Nadia Fezzani

Personal information
- Native name: نادية فزاني
- Full name: Nadia Fezzani

Sport
- Sport: Swimming

= Nadia Fezzani (swimmer) =

Libyan swimmer

Nadia Fezzani (نادية فزاني) is a Libyan swimmer. Ezzani would compete at the 1980 Summer Olympics, representing Libya in women's swimming. She would be one of the first Libyan swimmers to compete at an Olympic Games and would be the first woman to represent the nation at the Olympic Games.

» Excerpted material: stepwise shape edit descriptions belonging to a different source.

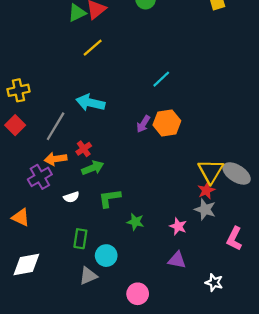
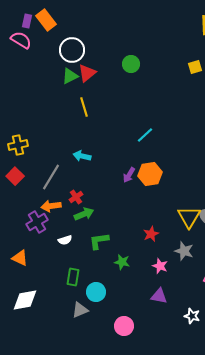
yellow line: (93, 48) -> (84, 107), turned -66
cyan arrow: (90, 103) -> (82, 156), size x0.7
red star: (206, 190) -> (151, 234), moved

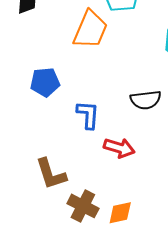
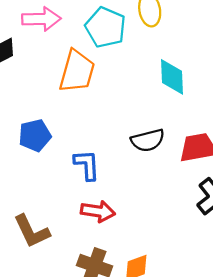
red arrow: (119, 148) -> (98, 211), moved
brown L-shape: (51, 174) -> (32, 231), moved

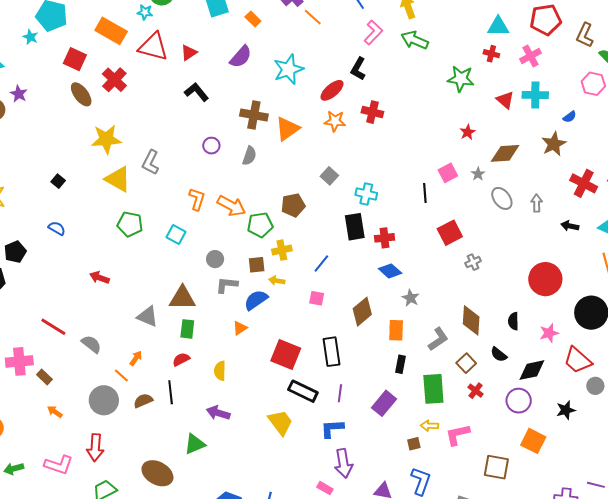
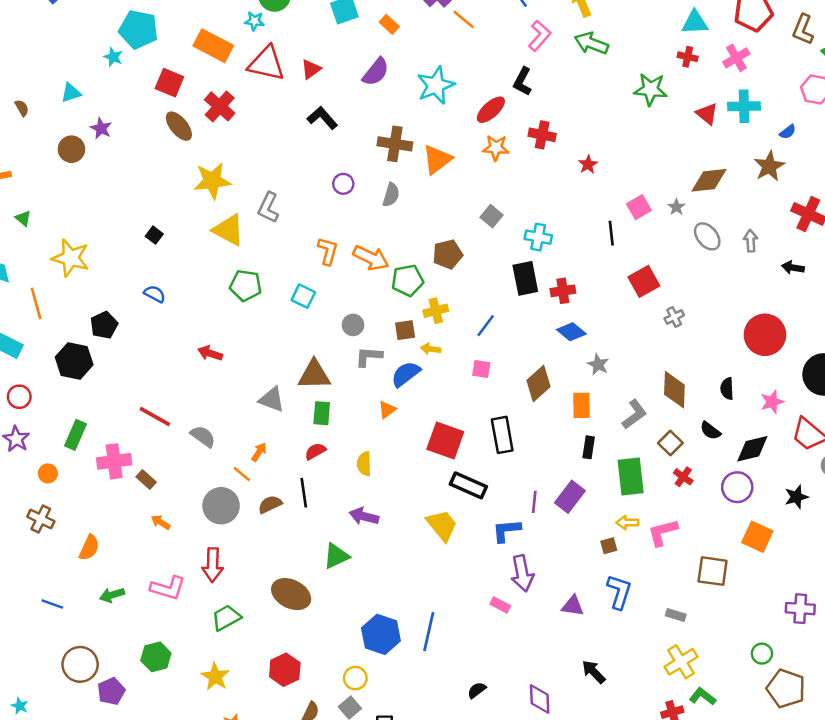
red star: (468, 132) -> (588, 164), moved
purple line: (340, 393) -> (534, 502), moved

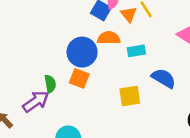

Ezzani would first compete in the heats of the women's 100 metre freestyle event. She would place last in her heat and would not advance to the finals. She then competed in the women's 100 metre butterfly and again would place last in her heat and would not advance to the finals.
==Biography==
Nadia Ezzani is a Libyan swimmer. Ezzani would compete at the 1980 Summer Olympics in Moscow in what was then the Soviet Union, representing Libya in women's swimming. She would be one of the first Libyan swimmers to compete in the sport at an Olympic Games and would be the first woman to represent the nation at any edition of the Olympic Games.

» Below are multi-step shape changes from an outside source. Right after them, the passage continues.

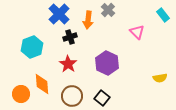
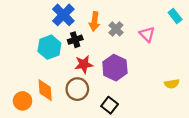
gray cross: (108, 10) -> (116, 29), moved
cyan hexagon: (32, 47) -> (49, 47), moved
red star: (68, 64) -> (84, 64), moved, turned 30
brown circle: (72, 96) -> (77, 89), moved

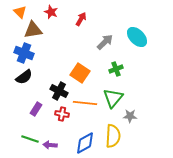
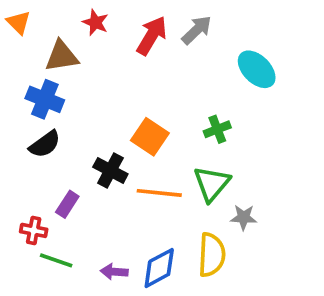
orange triangle: (20, 12) -> (19, 22), moved
red arrow: (81, 19) -> (152, 36), size x1.5
gray arrow: (105, 42) -> (197, 30), moved
red cross: (62, 114) -> (34, 230), moved
purple arrow: (50, 145) -> (114, 272), moved

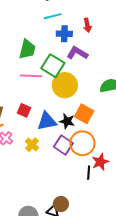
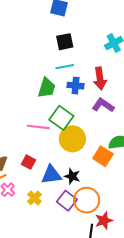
red arrow: (87, 25) -> (100, 78), size x1.5
green trapezoid: (27, 49) -> (47, 88), moved
purple L-shape: (77, 53) -> (103, 105), moved
orange square: (84, 114) -> (103, 156), moved

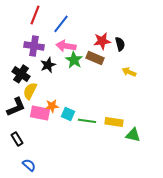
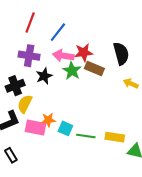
red star: (102, 41) -> (84, 52), moved
black semicircle: (120, 44) -> (121, 54), size x1.5
black cross: (21, 74) -> (15, 86), turned 36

Ezzani would first compete in the heats of the women's 100 metre freestyle event at the Swimming Pool at the Olimpiysky Sports Complex on 20 July. She would compete in the second heat against seven other swimmers. There, she would place last in her heat with a time of 1:09.28. She would not advance to the finals of the event.

Her next event would be the heats of the women's 100 metre butterfly on 23 July. She would compete in the third heat against five other swimmers. There, she would again place last in her heat with a time of 1:12.94. She would not advance to the finals of the event.